Cliff 2: December 31, 2010, after which the exemption amount would return to $1 million with a maximum rate of 55%. As noted above, Congress acted right as they left Washington for their Christmas holiday, but the change was only for two years.
Cliff 3: December 31, 2012, after which the exemption amount would return to $1 million with a maximum rate of 55%.Congress left on its holiday with no action, but with promises to return.They actually did not act until after the New Year, so clients were left having to act or not based on no information.Congress, retroactively for those dying on January 1, 2013, kept the $5 million inflation-adjusted exemption, but with a 40% estate and gift tax rate for amounts in excess of the exemption.

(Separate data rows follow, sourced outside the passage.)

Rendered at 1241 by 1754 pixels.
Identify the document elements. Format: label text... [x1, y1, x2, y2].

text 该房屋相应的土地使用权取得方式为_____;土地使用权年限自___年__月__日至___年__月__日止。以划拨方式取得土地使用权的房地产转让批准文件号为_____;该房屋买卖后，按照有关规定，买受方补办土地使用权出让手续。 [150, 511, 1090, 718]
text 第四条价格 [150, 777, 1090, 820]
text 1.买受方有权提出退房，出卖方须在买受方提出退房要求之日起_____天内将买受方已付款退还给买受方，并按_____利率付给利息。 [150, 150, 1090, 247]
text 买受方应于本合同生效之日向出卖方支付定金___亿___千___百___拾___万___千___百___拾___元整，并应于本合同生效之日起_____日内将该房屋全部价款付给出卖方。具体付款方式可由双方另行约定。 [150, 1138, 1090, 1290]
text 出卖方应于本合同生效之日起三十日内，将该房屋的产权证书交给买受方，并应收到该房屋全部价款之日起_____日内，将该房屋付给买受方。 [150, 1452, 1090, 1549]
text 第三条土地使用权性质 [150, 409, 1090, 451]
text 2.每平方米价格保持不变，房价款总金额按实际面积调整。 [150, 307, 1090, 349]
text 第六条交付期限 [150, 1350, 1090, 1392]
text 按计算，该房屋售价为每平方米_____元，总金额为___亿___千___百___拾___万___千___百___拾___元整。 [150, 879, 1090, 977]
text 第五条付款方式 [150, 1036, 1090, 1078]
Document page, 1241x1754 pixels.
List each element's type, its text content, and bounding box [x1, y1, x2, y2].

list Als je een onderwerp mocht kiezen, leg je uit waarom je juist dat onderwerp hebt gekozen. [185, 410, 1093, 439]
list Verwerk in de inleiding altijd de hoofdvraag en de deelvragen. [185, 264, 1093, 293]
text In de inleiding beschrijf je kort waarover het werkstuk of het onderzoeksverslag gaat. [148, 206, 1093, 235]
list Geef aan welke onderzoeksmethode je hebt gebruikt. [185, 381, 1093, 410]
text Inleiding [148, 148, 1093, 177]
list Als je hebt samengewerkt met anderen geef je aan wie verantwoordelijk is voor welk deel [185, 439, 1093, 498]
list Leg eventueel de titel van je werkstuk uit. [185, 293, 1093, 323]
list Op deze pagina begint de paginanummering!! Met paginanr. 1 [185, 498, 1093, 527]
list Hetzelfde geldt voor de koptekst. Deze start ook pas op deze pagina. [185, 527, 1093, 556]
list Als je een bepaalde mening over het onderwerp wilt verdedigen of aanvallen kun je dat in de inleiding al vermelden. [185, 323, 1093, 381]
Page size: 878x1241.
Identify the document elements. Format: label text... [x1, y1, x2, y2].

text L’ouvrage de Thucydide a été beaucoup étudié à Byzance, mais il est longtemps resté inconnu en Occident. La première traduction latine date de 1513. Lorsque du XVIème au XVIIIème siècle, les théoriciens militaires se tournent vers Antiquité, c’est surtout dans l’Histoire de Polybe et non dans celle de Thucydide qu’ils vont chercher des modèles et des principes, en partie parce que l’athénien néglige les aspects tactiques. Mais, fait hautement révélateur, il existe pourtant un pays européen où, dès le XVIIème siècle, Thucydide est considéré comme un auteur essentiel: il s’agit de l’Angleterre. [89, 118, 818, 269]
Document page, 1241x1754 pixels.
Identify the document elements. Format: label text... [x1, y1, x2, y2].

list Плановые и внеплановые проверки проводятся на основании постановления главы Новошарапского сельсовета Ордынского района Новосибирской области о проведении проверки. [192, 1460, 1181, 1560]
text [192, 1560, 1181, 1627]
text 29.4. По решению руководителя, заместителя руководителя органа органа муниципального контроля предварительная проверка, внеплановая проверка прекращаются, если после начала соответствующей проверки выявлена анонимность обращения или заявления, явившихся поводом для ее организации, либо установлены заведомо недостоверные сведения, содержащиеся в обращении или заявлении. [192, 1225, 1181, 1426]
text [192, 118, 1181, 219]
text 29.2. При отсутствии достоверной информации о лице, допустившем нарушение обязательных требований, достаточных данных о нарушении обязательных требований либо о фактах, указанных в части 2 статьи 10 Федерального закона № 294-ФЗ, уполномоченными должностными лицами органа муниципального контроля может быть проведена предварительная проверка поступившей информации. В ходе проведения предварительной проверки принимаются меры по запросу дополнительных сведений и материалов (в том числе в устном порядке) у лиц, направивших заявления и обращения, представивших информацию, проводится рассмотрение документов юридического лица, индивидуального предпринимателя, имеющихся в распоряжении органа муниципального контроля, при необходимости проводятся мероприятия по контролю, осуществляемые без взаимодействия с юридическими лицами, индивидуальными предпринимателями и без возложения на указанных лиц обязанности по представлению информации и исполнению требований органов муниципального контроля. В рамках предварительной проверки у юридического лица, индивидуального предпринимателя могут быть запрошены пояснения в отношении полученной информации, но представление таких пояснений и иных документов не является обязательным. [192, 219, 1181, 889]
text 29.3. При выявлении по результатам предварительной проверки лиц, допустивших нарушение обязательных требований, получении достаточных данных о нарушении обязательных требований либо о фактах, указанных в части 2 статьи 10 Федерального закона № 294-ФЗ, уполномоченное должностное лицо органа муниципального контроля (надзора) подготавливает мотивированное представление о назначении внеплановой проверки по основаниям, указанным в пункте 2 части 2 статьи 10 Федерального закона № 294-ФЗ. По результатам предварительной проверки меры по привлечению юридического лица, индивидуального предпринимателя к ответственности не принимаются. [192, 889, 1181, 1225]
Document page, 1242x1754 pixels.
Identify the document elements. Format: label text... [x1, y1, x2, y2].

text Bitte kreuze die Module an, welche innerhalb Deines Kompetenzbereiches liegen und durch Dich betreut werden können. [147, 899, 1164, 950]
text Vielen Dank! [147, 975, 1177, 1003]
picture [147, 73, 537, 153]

The good news is that, after the roller coaster ride of the last several years, there is no automatic cliff in the distance for estate and gift taxes.The $5 million inflation-adjusted exemption and the 40% tax rate for amounts in excess of the exemption have no expiration date. To categorize the current structure as “permanent” is, of course, not quite right either as Congress and the President can pass new laws any time.The hope is that if Congress decides to change the estate and gift tax exemption, tax rate or other rules of the system, the effective date would be in the future so planners and clients could appropriately adjust plans.
Going forward, the federal exemption (inflation-adjusted for 2013) is $5,250,000 for estate, gift and generation skipping transfer tax.The tax rate for amounts over the $5,250,000 is 40%.The annual exclusion is $14,000 (up from $13,000 last year).
In contract to federal law the last several years, Oregon law has been constant with its $1 million estate tax exemption.The rate structure that took effect in 2012 starts at 10% and climbs to 16% for taxable estates over $9.5 million.Therefore, even if articles in national publications indicate that no special planning is required for estates of less than $5 million, special planning is still required for those living in Oregon or having Oregon property with assets in excess of $1 million in value.